* [TASK DESCRIPTION]
Search the data for the word "padding". Reproduce every line where it is found.

* [EXCERPTED RECORDS]
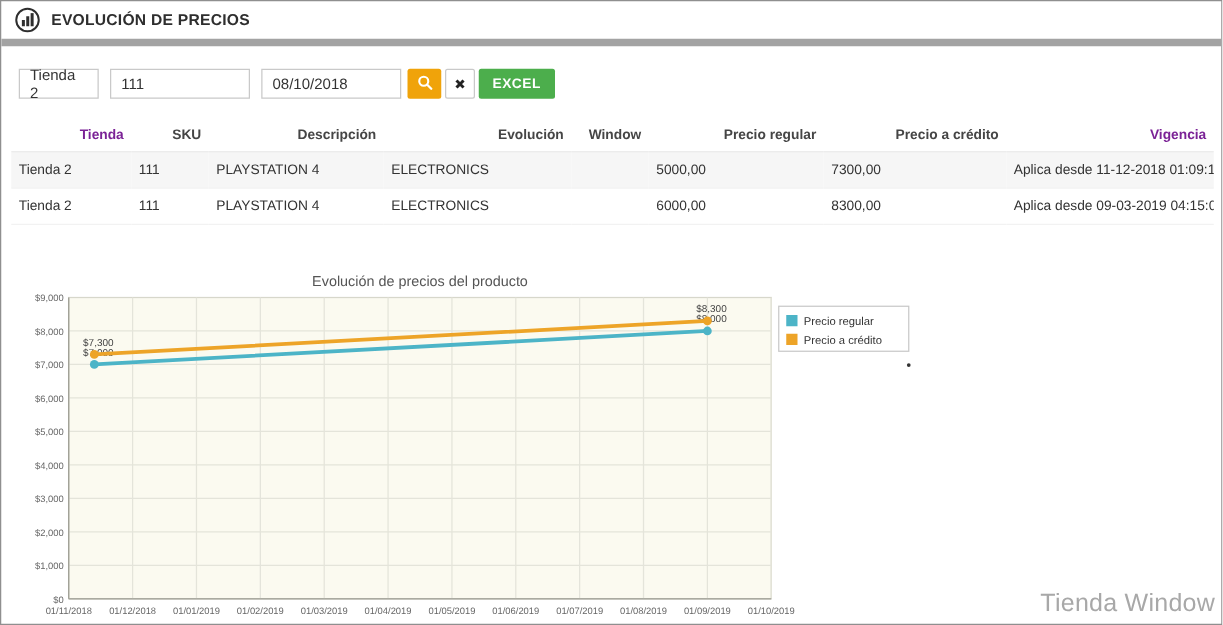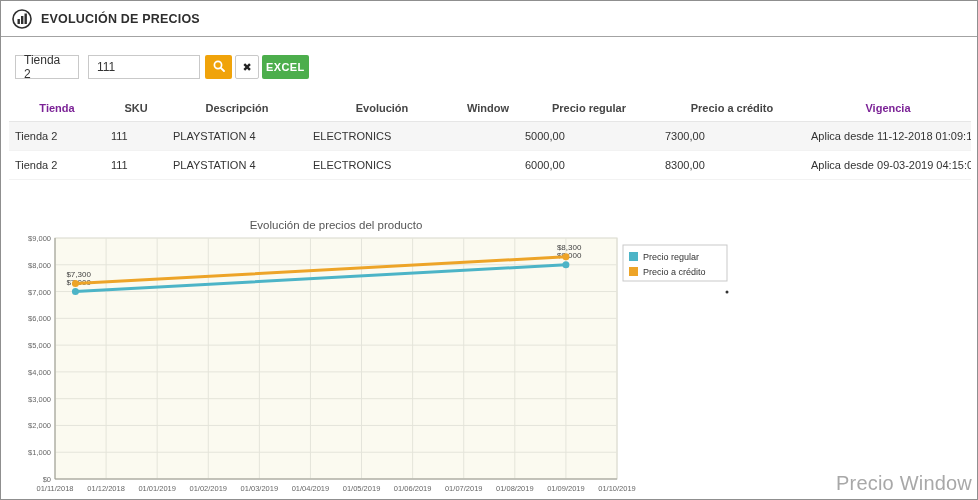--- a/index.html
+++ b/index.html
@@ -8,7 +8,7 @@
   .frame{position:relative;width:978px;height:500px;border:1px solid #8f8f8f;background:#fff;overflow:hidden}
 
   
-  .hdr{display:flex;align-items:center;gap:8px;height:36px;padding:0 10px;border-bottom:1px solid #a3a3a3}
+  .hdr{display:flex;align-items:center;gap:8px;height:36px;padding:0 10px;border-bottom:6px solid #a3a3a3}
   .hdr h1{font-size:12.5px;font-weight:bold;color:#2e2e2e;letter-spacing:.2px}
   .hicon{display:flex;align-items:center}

* [RESULT]
-  .hdr{display:flex;align-items:center;gap:8px;height:36px;padding:0 10px;border-bottom:1px solid #a3a3a3}
+  .hdr{display:flex;align-items:center;gap:8px;height:36px;padding:0 10px;border-bottom:6px solid #a3a3a3}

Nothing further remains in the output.